(Records from a collection)
++++++++++++++++++++
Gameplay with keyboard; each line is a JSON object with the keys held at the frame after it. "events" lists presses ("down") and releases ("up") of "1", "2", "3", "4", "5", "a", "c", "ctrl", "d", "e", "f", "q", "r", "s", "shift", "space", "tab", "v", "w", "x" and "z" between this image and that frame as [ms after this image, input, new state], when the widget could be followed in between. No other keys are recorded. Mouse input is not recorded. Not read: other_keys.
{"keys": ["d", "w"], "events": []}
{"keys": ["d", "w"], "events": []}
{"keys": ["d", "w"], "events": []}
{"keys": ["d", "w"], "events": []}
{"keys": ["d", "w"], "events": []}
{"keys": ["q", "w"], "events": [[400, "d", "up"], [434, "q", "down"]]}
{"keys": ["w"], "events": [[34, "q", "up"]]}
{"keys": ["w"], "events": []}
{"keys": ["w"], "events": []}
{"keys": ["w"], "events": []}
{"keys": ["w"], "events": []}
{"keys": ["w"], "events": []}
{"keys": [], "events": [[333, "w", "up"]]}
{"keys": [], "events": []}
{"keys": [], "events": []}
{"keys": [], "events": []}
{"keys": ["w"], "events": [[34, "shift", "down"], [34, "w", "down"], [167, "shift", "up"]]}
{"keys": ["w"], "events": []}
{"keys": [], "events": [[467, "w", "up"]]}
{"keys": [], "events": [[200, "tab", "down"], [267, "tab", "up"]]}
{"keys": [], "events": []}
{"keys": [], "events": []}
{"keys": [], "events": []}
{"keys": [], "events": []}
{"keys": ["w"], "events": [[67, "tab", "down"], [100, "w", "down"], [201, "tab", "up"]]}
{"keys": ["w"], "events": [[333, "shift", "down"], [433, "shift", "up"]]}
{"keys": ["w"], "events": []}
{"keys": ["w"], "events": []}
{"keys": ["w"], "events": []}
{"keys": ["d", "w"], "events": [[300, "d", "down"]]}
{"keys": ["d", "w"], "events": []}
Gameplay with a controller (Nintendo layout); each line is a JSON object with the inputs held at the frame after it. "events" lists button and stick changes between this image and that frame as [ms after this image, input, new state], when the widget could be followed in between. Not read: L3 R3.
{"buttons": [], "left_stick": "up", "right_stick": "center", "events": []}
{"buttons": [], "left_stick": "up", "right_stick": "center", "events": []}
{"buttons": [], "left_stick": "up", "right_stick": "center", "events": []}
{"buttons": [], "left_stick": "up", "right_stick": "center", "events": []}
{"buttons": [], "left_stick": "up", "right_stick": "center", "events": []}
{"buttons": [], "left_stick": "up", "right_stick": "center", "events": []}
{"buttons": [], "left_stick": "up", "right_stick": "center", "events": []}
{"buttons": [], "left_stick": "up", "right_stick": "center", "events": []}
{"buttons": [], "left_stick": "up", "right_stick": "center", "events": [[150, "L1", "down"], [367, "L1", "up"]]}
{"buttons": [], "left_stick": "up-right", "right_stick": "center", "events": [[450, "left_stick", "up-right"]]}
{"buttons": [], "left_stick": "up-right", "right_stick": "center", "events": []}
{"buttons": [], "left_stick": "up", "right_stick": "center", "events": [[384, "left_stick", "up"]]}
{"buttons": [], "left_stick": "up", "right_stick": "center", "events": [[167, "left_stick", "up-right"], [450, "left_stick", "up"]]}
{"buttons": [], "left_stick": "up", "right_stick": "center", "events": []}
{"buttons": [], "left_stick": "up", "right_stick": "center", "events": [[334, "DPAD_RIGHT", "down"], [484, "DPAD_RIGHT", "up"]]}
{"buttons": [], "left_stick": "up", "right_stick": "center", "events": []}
++++++++++++++++++++
▶ TO DO:
Copy out each line of the data that holds the string "Gameplay".

▶ SOLUTION FOR THIS TASK:
Gameplay with keyboard; each line is a JSON object with the keys held at the frame after it. "events" lists presses ("down") and releases ("up") of "1", "2", "3", "4", "5", "a", "c", "ctrl", "d", "e", "f", "q", "r", "s", "shift", "space", "tab", "v", "w", "x" and "z" between this image and that frame as [ms after this image, input, new state], when the widget could be followed in between. No other keys are recorded. Mouse input is not recorded. Not read: other_keys.
Gameplay with a controller (Nintendo layout); each line is a JSON object with the inputs held at the frame after it. "events" lists button and stick changes between this image and that frame as [ms after this image, input, new state], when the widget could be followed in between. Not read: L3 R3.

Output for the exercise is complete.